## [YOUR TASK]
In the comments below about the AVMA, in which country is the foreign veterinary college that was granted accreditation?

## [SELECTED PASSAGE]
☆ ☆ ☆ ☆ ☆ ☆ ☆


  2. How about another study like the one done by the AVMA and Merial (I think) just a few years ago on client compliance with veterinary reccommendations that tried to convince us that “PRICE IS NOT AN ISSUE” when it comes to compliance! Now we find out that at the very time that this study was done that veterinary visits had already begun to decline. And, surprise, now we find in the Bayer study that “CLIENTS ARE PUSHING BACK ON PRICE”!
    I will never believe another AVMA study unless it is done by a completely independent entity that has no connections whatsoever to the veterinary community.
    Dr. Rodney Yetter
    Havana, Illinois

  3. @John F. Grote

    John you “hit the nail on the head” with that one.
    Then add in low cost parking lot vaccine clinics and spay neuter clinics, that educate the public that are services should be cheap.

    Peter Miller

  4. The recent disclosure of accreditation granted to a foreign veterinary college (Mexico) and the subsequent future influx of foreign graduates vying for those same positions the AVMA espouses to foster is disheartening at best. The alleged influence of a corporate veterinary concern (Banfield) is disconcerting. What is the AVMA doing to address the recent practice of pharmaceutical gouging of generics? These are the issues impacting the practicing veterinarian. Does the AVMA truly represent the interests of its members?

☆ ☆ ☆ ☆ ☆ ☆ ☆

## [DATA]
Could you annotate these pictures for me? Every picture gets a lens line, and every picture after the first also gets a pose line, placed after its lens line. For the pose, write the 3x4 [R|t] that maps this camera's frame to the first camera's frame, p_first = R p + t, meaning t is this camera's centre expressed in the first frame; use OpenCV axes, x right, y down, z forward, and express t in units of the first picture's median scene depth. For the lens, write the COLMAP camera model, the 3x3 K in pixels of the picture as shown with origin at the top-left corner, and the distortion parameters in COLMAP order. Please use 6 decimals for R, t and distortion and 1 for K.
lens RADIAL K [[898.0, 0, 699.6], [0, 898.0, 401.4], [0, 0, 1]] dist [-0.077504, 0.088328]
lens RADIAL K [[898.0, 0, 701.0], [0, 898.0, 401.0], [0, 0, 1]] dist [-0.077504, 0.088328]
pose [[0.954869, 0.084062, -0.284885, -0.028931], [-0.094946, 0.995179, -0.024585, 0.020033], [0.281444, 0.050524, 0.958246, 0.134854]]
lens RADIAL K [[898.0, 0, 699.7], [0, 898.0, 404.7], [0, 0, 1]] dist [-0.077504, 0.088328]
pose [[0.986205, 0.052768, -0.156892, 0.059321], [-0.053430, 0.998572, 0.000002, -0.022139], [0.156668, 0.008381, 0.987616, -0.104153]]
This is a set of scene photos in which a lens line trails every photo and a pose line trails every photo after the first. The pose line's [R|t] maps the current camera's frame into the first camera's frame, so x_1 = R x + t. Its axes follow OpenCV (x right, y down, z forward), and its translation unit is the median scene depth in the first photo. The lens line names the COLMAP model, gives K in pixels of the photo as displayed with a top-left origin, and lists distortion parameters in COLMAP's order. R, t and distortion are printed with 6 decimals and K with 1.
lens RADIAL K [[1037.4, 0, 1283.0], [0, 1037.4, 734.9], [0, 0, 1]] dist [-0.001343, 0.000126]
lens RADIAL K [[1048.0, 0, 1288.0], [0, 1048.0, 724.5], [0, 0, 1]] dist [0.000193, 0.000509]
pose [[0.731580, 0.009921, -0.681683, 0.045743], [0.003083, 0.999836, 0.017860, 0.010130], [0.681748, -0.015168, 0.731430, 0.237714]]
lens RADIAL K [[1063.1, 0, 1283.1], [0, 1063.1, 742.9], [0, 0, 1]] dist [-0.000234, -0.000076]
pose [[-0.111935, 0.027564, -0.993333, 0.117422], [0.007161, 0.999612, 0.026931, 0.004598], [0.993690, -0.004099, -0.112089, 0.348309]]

☆ ☆ ☆ ☆ ☆ ☆ ☆

## [ANSWER SECTION]
Mexico